The majority of moderns who claim to understand art are convinced that Byzantine or Romanesque art is in no way superior to modern art, and that a Byzantine of Romanesque Virgin resembles Mary no more than do her naturalistic images, in fact rather the contrary. The answer is, however, quite simple: The Byzantine Virgin — which traditionally goes back to St. Luke and the Angels — is infinitely closer to the truth of Mary than a naturalistic image, which of necessity is always that of another woman. Only one of two things is possible: either the artist presents an absolutely correct portrait of the Virgin from a physical point of view, in which case it will be necessary for the artist to have seen the Virgin, a condition that cannot easily be fulfilled — setting aside the fact that all purely naturalistic painting is illegitimate — or else the artist will present a perfectly adequate symbol of the Virgin, but in this case physical resemblance, without being absolutely excluded, is no longer at all in question.
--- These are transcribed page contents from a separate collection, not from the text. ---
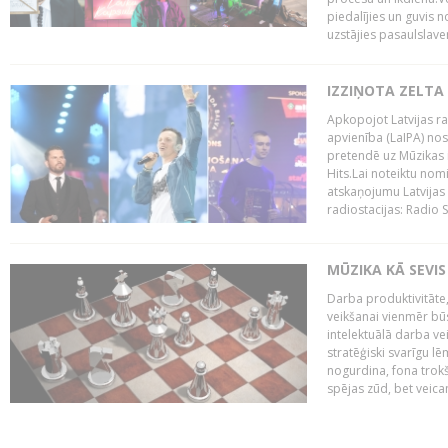
piedalījies un guvis 
uzstājies pasaulslaven
IZZIŅOTA ZELTA
Apkopojot Latvijas rad
apvienība (LaIPA) nos
pretendē uz Mūzikas 
Hits.Lai noteiktu no
atskaņojumu Latvijas 
radiostacijas: Radio S
MŪZIKA KĀ SEVIS
Darba produktivitāte
veikšanai vienmēr būs
intelektuālā darba ve
stratēģiski svarīgu 
nogurdina, fona trok
spējas zūd, bet veic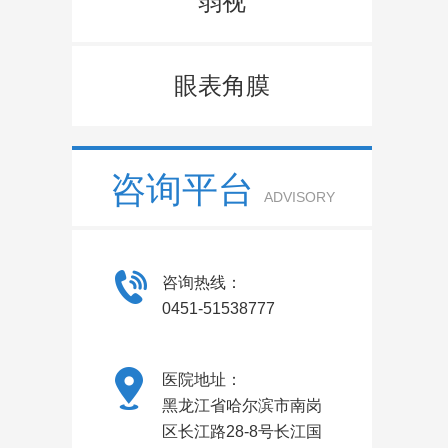
弱视
眼表角膜
咨询平台
ADVISORY
咨询热线：
0451-51538777
医院地址：
黑龙江省哈尔滨市南岗
区长江路28-8号长江国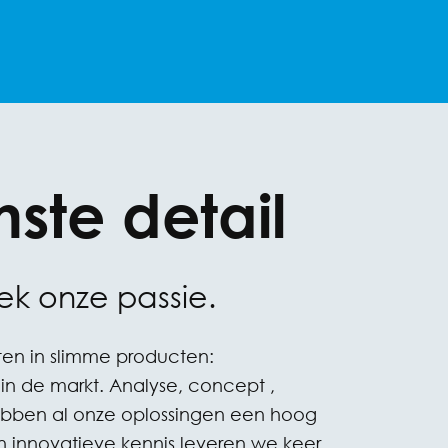
nste detail
iek onze passie.
ten in slimme producten:
 in de markt. Analyse, concept ,
ebben al onze oplossingen een hoog
en innovatieve kennis leveren we keer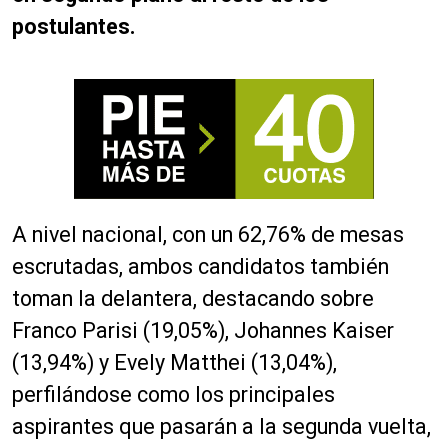
postulantes.
A nivel nacional, con un 62,76% de mesas
escrutadas, ambos candidatos también
toman la delantera, destacando sobre
Franco Parisi (19,05%), Johannes Kaiser
(13,94%) y Evely Matthei (13,04%),
perfilándose como los principales
aspirantes que pasarán a la segunda vuelta,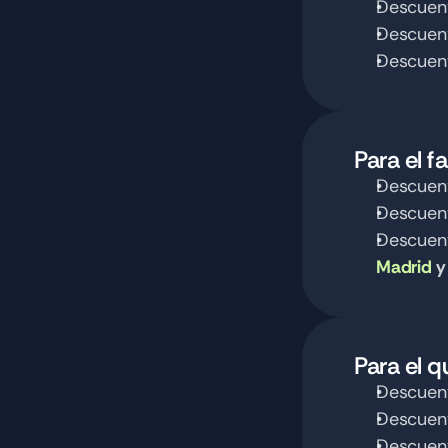
Descuent
Descuent
Descuent
Para el fa
Descuent
Descuent
Descuent
Madrid
 y
Para el q
Descuent
Descuent
Descuent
It is this second solution that is realized in icons; what they do not express by means of a physical resemblance they express by the abstract but immediate language of symbolism, a language that is built up of precision and imponderables both together. Thus the icon, in addition to the beatific power that is inherent in it by reason of its sacramental character, transmits the holiness or inner reality of the Virgin and hence the universal reality of which the Virgin herself is an expression; in suggesting both a contemplative experience and a metaphysical truth, the icon becomes a support of intellection, whereas a naturalistic image transmits — apart from its obvious and inevitable falsehood — only the fact that Mary was a woman. It is true that, in the case of a particular icon, it may happen that the proportions and features are those of the living Virgin, but such a likeness, if it really came to pass, would be independent of the symbolism of the image and could only be the result of a special inspiration.
Frithjof Schuon, The Transcendent Unity of Religions, Quest Books, USA, 1984, pp. 72-73.